Instructions to follow — Can you reproduce every entry below word for word, leaving out the pictures?

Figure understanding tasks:

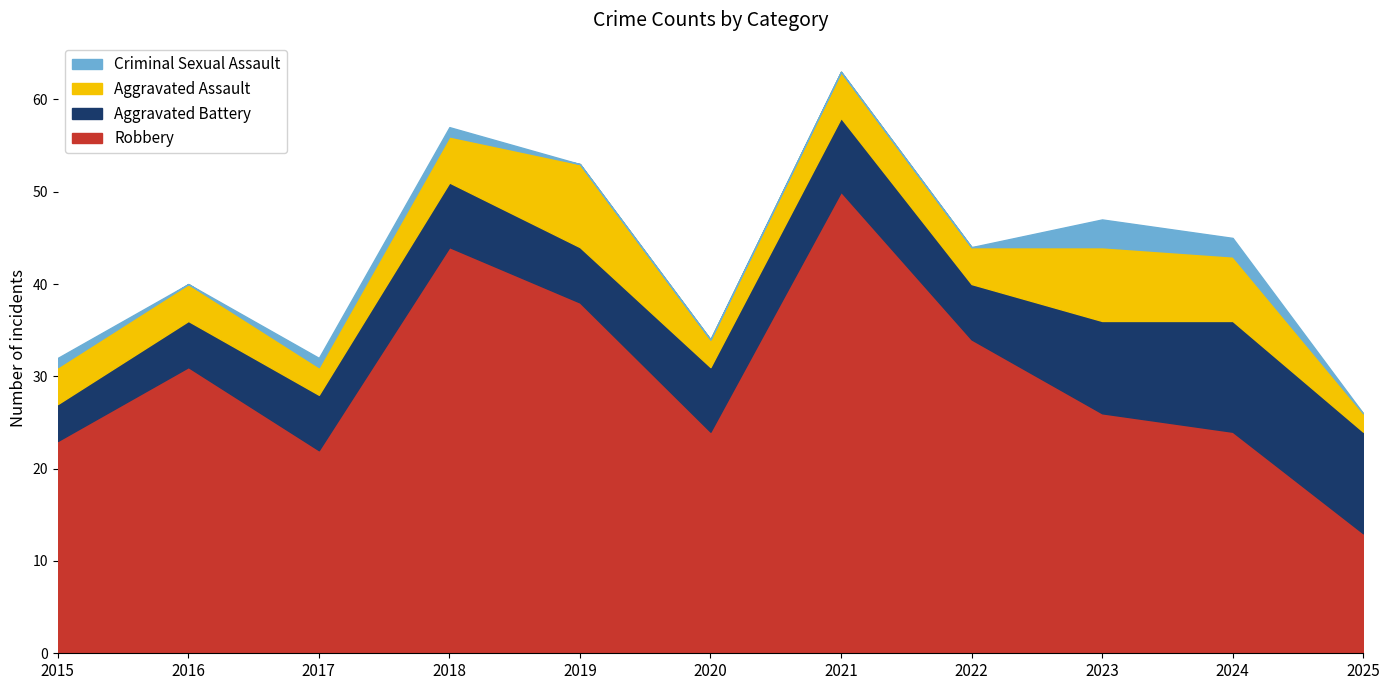

Between 2015 and 2018, which series saw the biggest shift?

Robbery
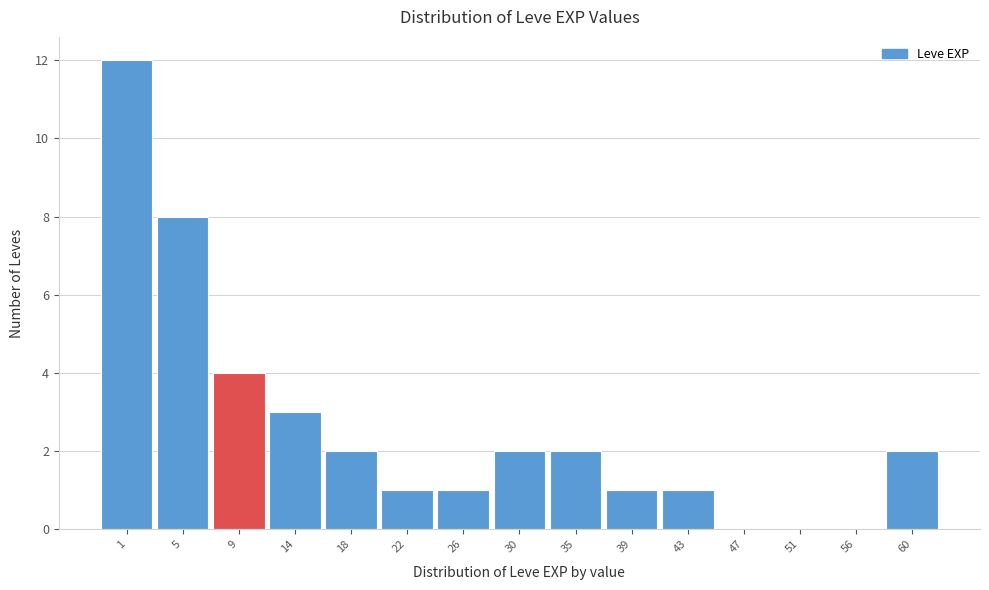

Reading right to left, list all the values displayed in this chart.

60=2	56=0	51=0	47=0	43=1	39=1	35=2	30=2	26=1	22=1	18=2	14=3	9=4	5=8	1=12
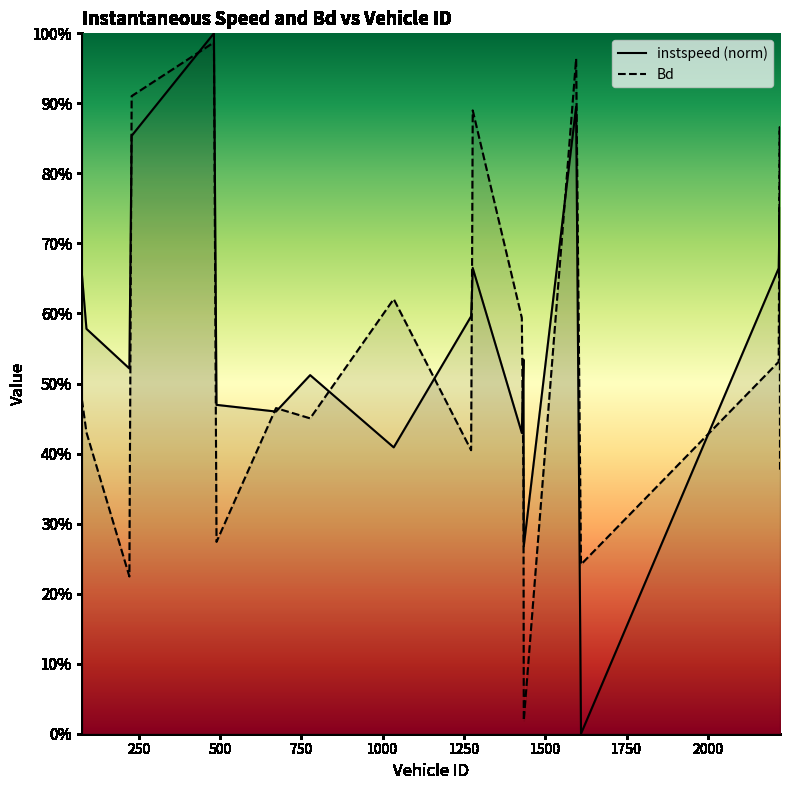

What are all the series names shown in the legend?

instspeed (norm), Bd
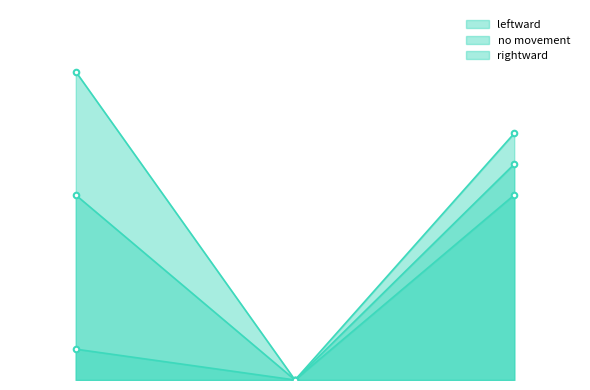

What is the total value across all series at rightward?

21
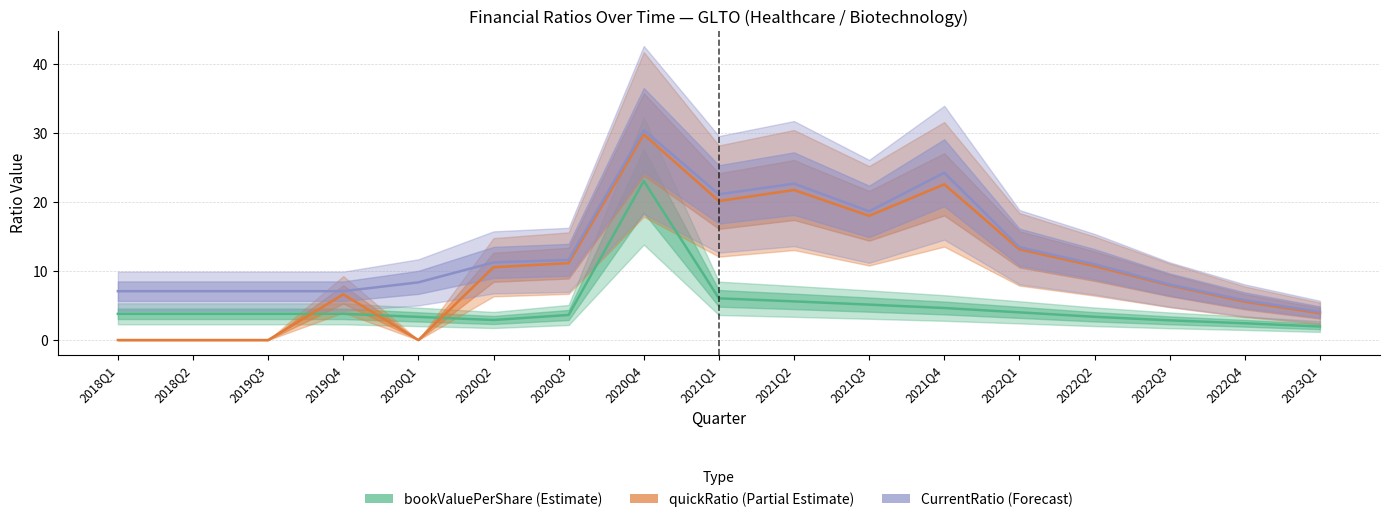

The quickRatio series shows -11.9 at 2018Q2. True or false?

False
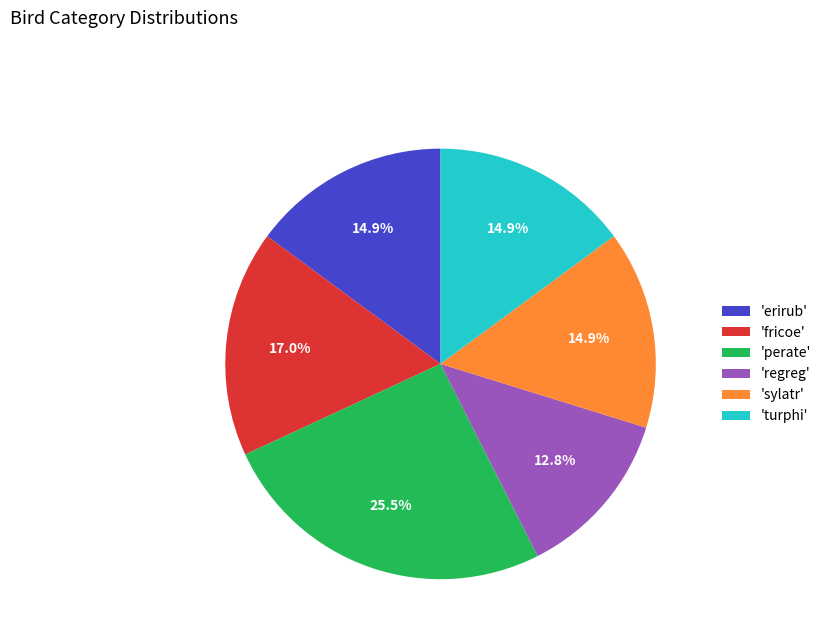

Does 'regreg' represent more than half of the total?

No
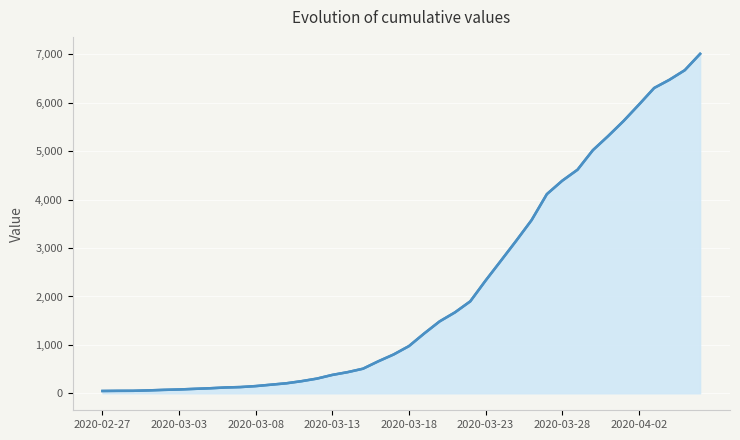

How many data points are less than 975?

20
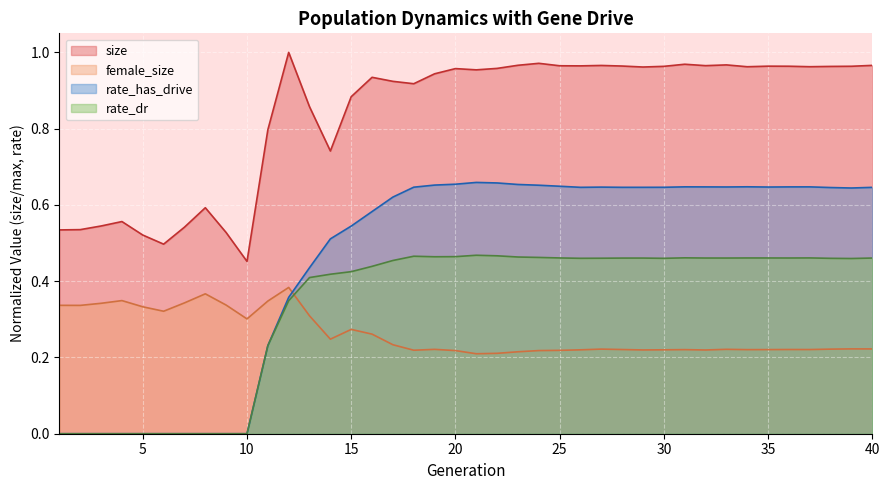

Where is the first local minimum for rate_dr?

19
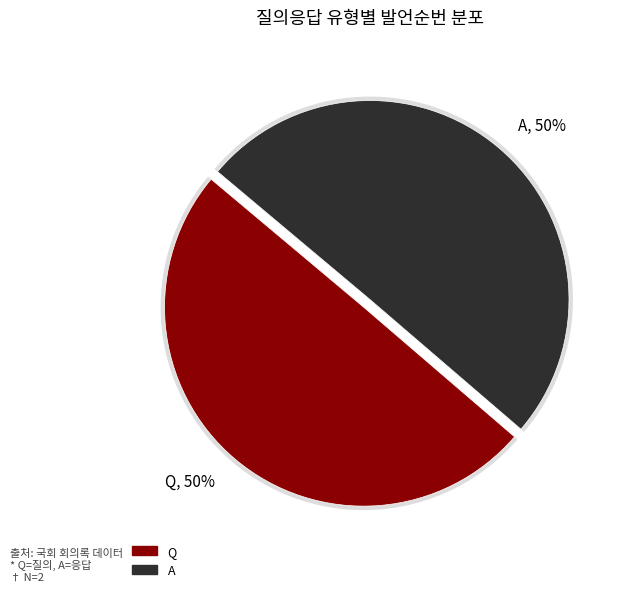

Is it true that A is 50% of the pie?

True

Response area —
Between 2015 and 2018, which series saw the biggest shift?

Robbery

Reading right to left, list all the values displayed in this chart.

60=2	56=0	51=0	47=0	43=1	39=1	35=2	30=2	26=1	22=1	18=2	14=3	9=4	5=8	1=12

What are all the series names shown in the legend?

instspeed (norm), Bd

What is the total value across all series at rightward?

21

The quickRatio series shows -11.9 at 2018Q2. True or false?

False

Does 'regreg' represent more than half of the total?

No

How many data points are less than 975?

20

Where is the first local minimum for rate_dr?

19

Is it true that A is 50% of the pie?

True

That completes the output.